Sharon James (UNC Chapel Hill)
synaristosai
Friday, March 2, 2018 - 3:30pm
Paccar 293

This talk will consider what happens when ancient New Comedy (Menander, Plautus, Terence) is studied with focus on female characters and their plots, rather than on hapless lovers and enslaved tricksters.  The result is a much broader view of Greek and Roman society, with surprising information about women’s lives.

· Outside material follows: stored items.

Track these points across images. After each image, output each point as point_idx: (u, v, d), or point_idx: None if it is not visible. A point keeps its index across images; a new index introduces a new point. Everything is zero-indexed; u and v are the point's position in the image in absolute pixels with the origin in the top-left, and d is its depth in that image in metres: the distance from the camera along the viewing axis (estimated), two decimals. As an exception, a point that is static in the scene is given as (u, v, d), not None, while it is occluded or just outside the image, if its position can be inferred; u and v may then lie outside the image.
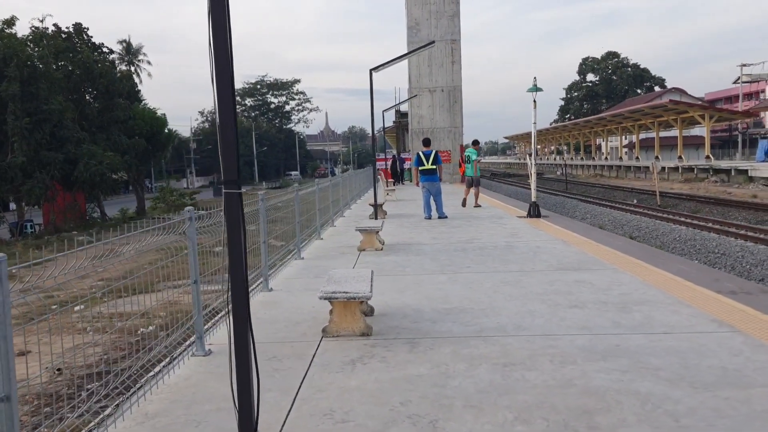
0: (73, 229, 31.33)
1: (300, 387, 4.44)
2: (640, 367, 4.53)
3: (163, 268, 5.15)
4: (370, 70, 14.03)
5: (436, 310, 6.46)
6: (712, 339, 5.13)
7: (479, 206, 18.47)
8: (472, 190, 18.61)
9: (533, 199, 15.38)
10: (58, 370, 7.33)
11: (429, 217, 15.66)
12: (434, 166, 15.50)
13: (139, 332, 8.12)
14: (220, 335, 5.79)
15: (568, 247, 10.31)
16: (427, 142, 16.33)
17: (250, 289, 7.52)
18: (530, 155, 15.99)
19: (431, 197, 15.72)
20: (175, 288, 6.44)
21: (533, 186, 15.55)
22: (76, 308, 9.09)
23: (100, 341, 8.00)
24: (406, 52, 25.58)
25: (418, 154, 15.96)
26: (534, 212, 15.06)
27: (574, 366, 4.60)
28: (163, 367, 4.89)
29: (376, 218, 14.35)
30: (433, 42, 17.00)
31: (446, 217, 15.62)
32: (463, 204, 18.80)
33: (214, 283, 7.20)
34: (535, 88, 15.04)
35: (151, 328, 7.71)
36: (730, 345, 4.96)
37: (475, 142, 19.67)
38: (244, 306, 2.91)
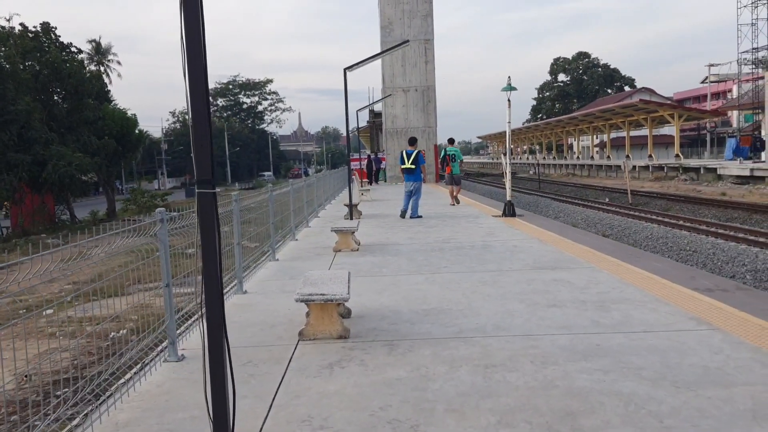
0: (41, 231, 30.70)
1: (276, 393, 4.32)
2: (622, 367, 4.49)
3: (135, 271, 4.99)
4: (344, 69, 13.91)
5: (415, 311, 6.37)
6: (691, 337, 5.11)
7: (454, 204, 18.96)
8: (456, 188, 19.14)
9: (508, 199, 15.38)
10: (26, 376, 7.11)
11: (402, 216, 15.63)
12: (413, 166, 15.55)
13: (110, 336, 7.92)
14: (194, 340, 5.63)
15: (545, 246, 10.31)
16: (411, 141, 16.42)
17: (224, 292, 7.37)
18: (505, 154, 15.99)
19: (410, 195, 15.74)
20: (147, 291, 6.27)
21: (508, 185, 15.56)
22: (45, 312, 8.86)
23: (70, 346, 7.78)
24: (379, 51, 25.48)
25: (401, 153, 16.09)
26: (509, 211, 15.07)
27: (555, 367, 4.54)
28: (135, 374, 4.73)
29: (351, 219, 14.23)
30: (407, 41, 16.95)
31: (420, 217, 15.59)
32: (457, 202, 19.29)
33: (186, 285, 7.03)
34: (510, 87, 15.05)
35: (123, 331, 7.52)
36: (709, 343, 4.95)
37: (451, 141, 19.97)
38: (218, 310, 2.79)
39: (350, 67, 13.83)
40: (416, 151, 15.86)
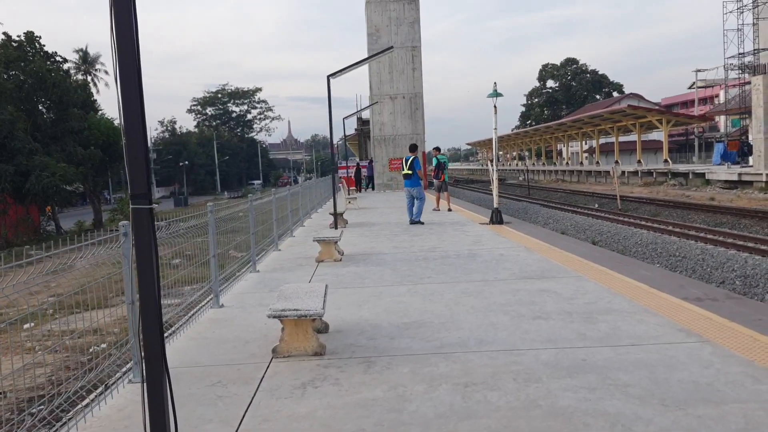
0: (25, 243, 30.27)
1: (244, 416, 4.07)
2: (608, 384, 4.27)
3: (117, 283, 4.75)
4: (328, 77, 13.70)
5: (395, 324, 6.14)
6: (681, 350, 4.91)
7: (438, 210, 19.52)
8: (444, 194, 19.72)
9: (495, 206, 15.20)
10: (2, 393, 6.83)
11: (411, 223, 15.85)
12: (410, 171, 15.85)
13: (91, 350, 7.65)
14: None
15: (531, 255, 10.11)
16: (412, 148, 16.69)
17: (199, 305, 7.11)
18: (491, 161, 15.82)
19: (413, 201, 15.96)
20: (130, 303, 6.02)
21: (495, 192, 15.37)
22: (25, 326, 8.57)
23: (46, 361, 7.50)
24: (364, 58, 25.28)
25: (403, 160, 16.51)
26: (496, 219, 14.88)
27: (539, 384, 4.32)
28: (96, 396, 4.47)
29: (335, 228, 13.99)
30: (392, 47, 16.79)
31: (420, 222, 15.73)
32: (449, 209, 19.67)
33: (170, 296, 6.79)
34: (496, 94, 14.88)
35: (103, 345, 7.26)
36: (699, 356, 4.75)
37: (438, 149, 20.35)
38: (157, 338, 2.53)
39: (334, 74, 13.63)
40: (412, 157, 16.04)
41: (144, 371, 2.67)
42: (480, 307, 6.66)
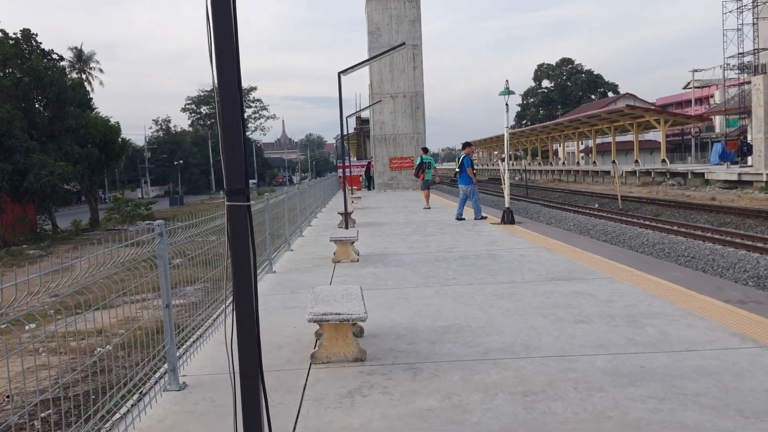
0: (23, 242, 29.88)
1: (294, 428, 3.84)
2: (676, 393, 4.06)
3: (120, 282, 4.51)
4: (339, 73, 13.46)
5: (431, 328, 5.91)
6: (741, 357, 4.70)
7: (429, 208, 20.54)
8: (428, 192, 21.22)
9: (507, 205, 14.99)
10: (7, 396, 6.58)
11: (457, 219, 16.17)
12: (458, 169, 16.14)
13: (96, 353, 7.38)
14: (195, 365, 5.13)
15: (553, 255, 9.90)
16: (464, 146, 16.68)
17: (224, 307, 6.86)
18: (503, 160, 15.61)
19: (465, 198, 16.29)
20: (135, 303, 5.79)
21: (507, 192, 15.17)
22: (27, 327, 8.30)
23: (54, 363, 7.24)
24: (367, 57, 25.07)
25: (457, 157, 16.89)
26: (508, 218, 14.67)
27: (602, 394, 4.10)
28: (132, 406, 4.22)
29: (346, 227, 13.75)
30: (404, 43, 16.55)
31: (484, 218, 16.04)
32: (426, 207, 20.71)
33: (175, 297, 6.52)
34: (508, 91, 14.68)
35: (108, 347, 7.00)
36: (763, 363, 4.54)
37: (425, 150, 22.02)
38: (253, 361, 2.29)
39: (345, 71, 13.39)
40: (462, 155, 16.03)
41: (239, 389, 2.43)
42: (516, 310, 6.44)
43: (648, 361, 4.69)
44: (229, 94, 2.17)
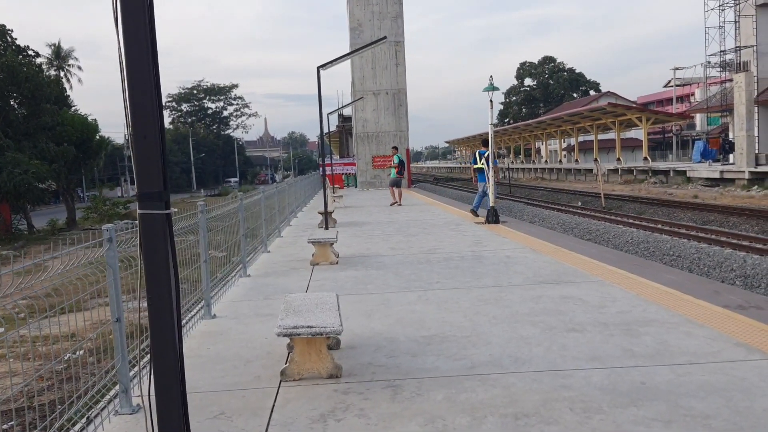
0: (-4, 242, 29.09)
1: (258, 460, 3.39)
2: (682, 415, 3.66)
3: (93, 285, 4.05)
4: (318, 68, 12.99)
5: (413, 338, 5.49)
6: (749, 370, 4.33)
7: (400, 204, 21.56)
8: (398, 190, 22.05)
9: (492, 204, 14.61)
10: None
11: (472, 212, 16.32)
12: (482, 165, 15.92)
13: (65, 358, 6.89)
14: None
15: (540, 256, 9.52)
16: (485, 143, 16.35)
17: (190, 316, 6.39)
18: (487, 158, 15.24)
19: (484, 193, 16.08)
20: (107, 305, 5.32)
21: (491, 190, 14.78)
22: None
23: (19, 370, 6.73)
24: (350, 51, 24.55)
25: (474, 153, 16.83)
26: (493, 218, 14.29)
27: (602, 416, 3.70)
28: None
29: (326, 228, 13.29)
30: (385, 37, 16.11)
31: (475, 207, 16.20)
32: (395, 204, 21.63)
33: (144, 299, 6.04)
34: (492, 87, 14.29)
35: (80, 353, 6.52)
36: (774, 378, 4.17)
37: (396, 149, 23.18)
38: (174, 403, 1.83)
39: (324, 65, 12.92)
40: (486, 152, 15.68)
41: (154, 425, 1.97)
42: (503, 318, 6.03)
43: (648, 376, 4.30)
44: (136, 52, 1.70)
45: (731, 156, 38.91)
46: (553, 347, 5.04)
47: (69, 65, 70.34)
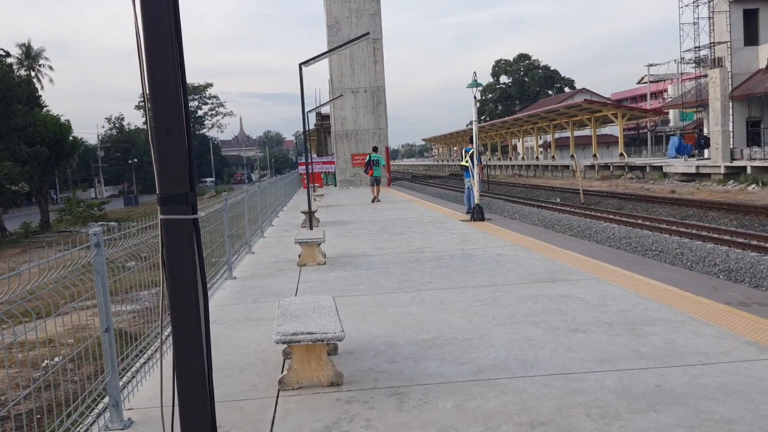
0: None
1: (264, 479, 3.18)
2: (705, 420, 3.52)
3: (68, 288, 3.80)
4: (300, 65, 12.74)
5: (413, 342, 5.30)
6: (764, 370, 4.20)
7: (379, 201, 22.42)
8: (376, 188, 22.90)
9: (477, 202, 14.48)
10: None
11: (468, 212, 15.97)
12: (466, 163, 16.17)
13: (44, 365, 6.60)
14: (144, 394, 4.41)
15: (531, 254, 9.39)
16: (472, 140, 16.10)
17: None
18: (472, 156, 15.10)
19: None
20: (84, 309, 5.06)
21: (476, 188, 14.65)
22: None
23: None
24: (329, 49, 24.27)
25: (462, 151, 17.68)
26: (478, 215, 14.16)
27: (621, 423, 3.54)
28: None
29: (310, 227, 13.05)
30: (368, 33, 15.89)
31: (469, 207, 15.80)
32: (374, 200, 22.47)
33: (127, 302, 5.78)
34: (476, 84, 14.15)
35: (57, 359, 6.24)
36: (791, 378, 4.05)
37: (375, 149, 24.46)
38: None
39: (306, 62, 12.67)
40: (471, 149, 15.61)
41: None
42: (503, 319, 5.86)
43: (662, 379, 4.15)
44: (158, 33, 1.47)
45: (706, 151, 39.32)
46: (560, 349, 4.88)
47: (40, 65, 69.03)
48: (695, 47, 39.89)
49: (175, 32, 1.52)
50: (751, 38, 38.43)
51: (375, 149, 24.49)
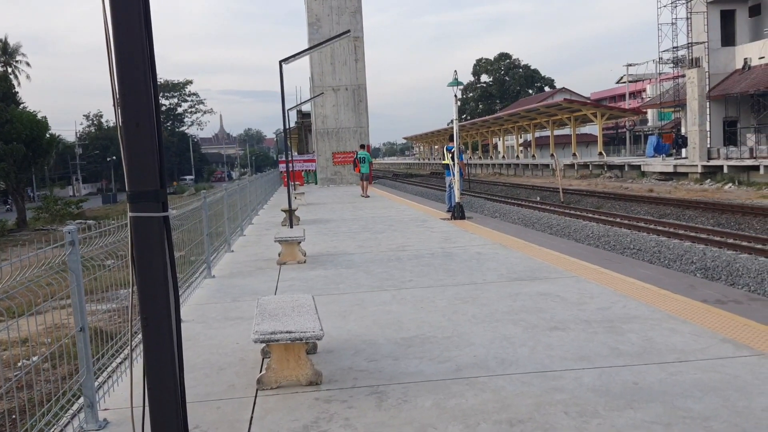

Dr. Sharon L. James is a professor of Classics and an adjunct member of both Comparative Literature and Women’s and Gender Studies at the University of North Carolina, Chapel Hill. She specializes in Latin poetry, women and gender in antiquity, New Comedy and Italian Epic. She has co-edited several books on the complex representation of gender in the ancient world, including A Companion to Women in the Ancient World, which was recognized as a Choice 2013 Outstanding Academic Title of 2012. Dr. James has also published numerous articles on the subjects of Ovid, Roman comedy, elegy, Menander, Vergil, literary theory, and teaching the subject of rape. Her current book project, now in revision, is a large-scale study entitled Women in Greek and Roman New Comedy. Her next major research project will focus on rape and the social meanings of the female body from Greek myth to the contemporary world.